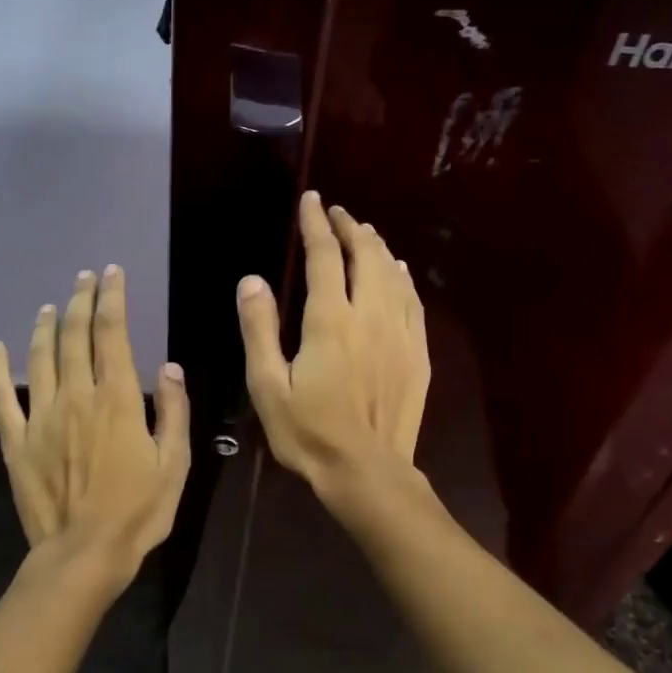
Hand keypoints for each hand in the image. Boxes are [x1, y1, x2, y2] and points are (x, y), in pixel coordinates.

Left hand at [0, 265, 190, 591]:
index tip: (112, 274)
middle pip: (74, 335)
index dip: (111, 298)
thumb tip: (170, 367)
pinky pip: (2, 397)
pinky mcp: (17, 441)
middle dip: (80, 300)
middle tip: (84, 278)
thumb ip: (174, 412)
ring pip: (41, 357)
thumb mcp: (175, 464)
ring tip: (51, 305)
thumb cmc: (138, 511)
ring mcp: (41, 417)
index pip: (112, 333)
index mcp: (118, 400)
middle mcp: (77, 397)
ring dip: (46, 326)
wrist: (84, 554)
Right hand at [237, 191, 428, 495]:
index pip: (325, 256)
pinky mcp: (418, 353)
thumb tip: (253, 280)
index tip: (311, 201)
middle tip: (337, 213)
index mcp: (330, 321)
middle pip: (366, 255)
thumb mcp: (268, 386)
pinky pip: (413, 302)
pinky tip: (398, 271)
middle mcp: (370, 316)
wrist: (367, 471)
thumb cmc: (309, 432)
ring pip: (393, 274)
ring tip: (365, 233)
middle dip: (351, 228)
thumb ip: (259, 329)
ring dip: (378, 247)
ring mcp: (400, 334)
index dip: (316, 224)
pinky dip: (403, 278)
___
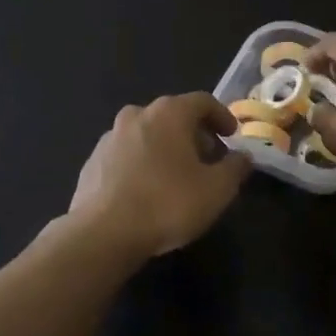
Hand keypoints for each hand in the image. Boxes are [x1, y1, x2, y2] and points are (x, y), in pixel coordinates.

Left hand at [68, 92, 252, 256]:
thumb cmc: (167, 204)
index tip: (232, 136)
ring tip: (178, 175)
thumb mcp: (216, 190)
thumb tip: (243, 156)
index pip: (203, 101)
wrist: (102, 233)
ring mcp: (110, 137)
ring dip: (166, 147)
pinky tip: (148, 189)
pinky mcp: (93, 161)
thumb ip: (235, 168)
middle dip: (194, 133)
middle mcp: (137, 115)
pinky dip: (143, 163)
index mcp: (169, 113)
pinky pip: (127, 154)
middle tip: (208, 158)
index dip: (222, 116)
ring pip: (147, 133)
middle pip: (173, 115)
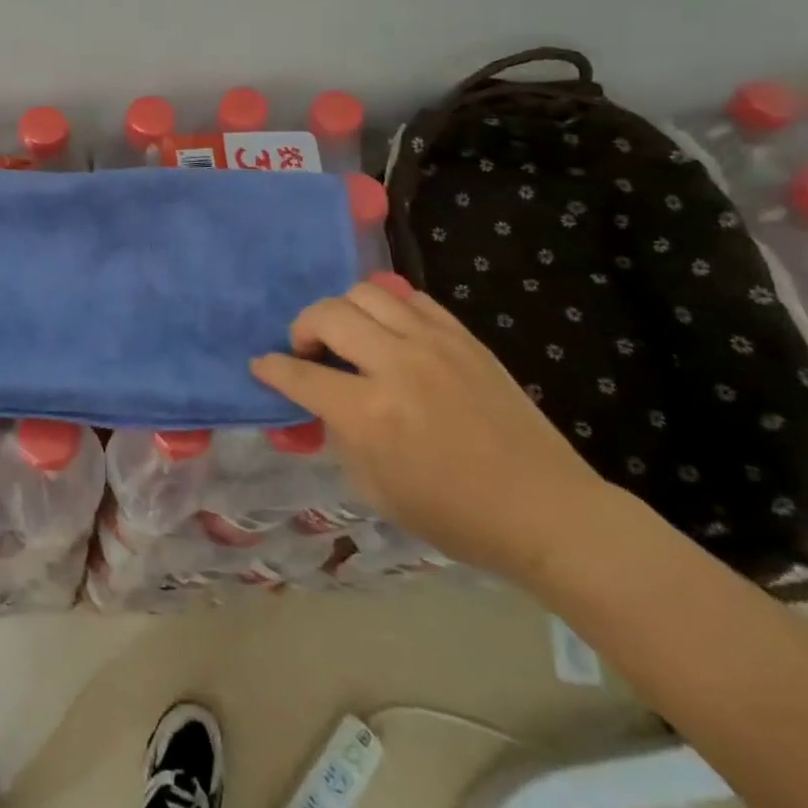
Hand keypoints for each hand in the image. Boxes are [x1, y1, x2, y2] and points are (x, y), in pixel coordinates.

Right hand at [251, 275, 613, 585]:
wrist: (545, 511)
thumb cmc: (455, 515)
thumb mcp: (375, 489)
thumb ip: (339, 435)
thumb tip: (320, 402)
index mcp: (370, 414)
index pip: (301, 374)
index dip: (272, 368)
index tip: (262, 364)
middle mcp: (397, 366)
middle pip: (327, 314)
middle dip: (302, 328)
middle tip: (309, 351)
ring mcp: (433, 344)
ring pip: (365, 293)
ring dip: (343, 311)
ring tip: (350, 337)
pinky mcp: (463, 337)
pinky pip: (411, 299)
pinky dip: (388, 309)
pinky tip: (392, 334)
___
EXERCISE: Print exactly the lines above that run from the one with "thumb mcp: (216, 190)" down to the one with "pinky tip: (392, 334)", and omit the pictures.

EXPECTED ANSWER:
thumb mcp: (216, 190)
thumb tip: (243, 156)
index pip: (203, 101)
wrist: (102, 233)
ring mcp: (110, 137)
ring dip: (166, 147)
pinky tip: (148, 189)
pinky mcp: (93, 161)
thumb ip: (235, 168)
middle dip: (194, 133)
middle mcp: (137, 115)
pinky dip: (143, 163)
index mcp: (169, 113)
pinky pip: (127, 154)
middle tip: (208, 158)
index dip: (222, 116)
ring pip: (147, 133)
middle pip: (173, 115)
Hand keypoints for each hand in the image. Boxes are [x1, y1, x2, y2] and points are (x, y), in pixel coordinates.

Right hand at [251, 275, 613, 585]:
wrist: (545, 511)
thumb cmc: (455, 515)
thumb mcp: (375, 489)
thumb ip: (339, 435)
thumb tip: (320, 402)
index mcp: (370, 414)
index pip: (301, 374)
index dip: (272, 368)
index tip: (262, 364)
middle mcp: (397, 366)
middle pip: (327, 314)
middle dip: (302, 328)
middle tip: (309, 351)
ring mcp: (433, 344)
ring pip: (365, 293)
ring dip: (343, 311)
ring tip: (350, 337)
pinky mcp: (463, 337)
pinky pip: (411, 299)
pinky dip: (388, 309)
pinky tip: (392, 334)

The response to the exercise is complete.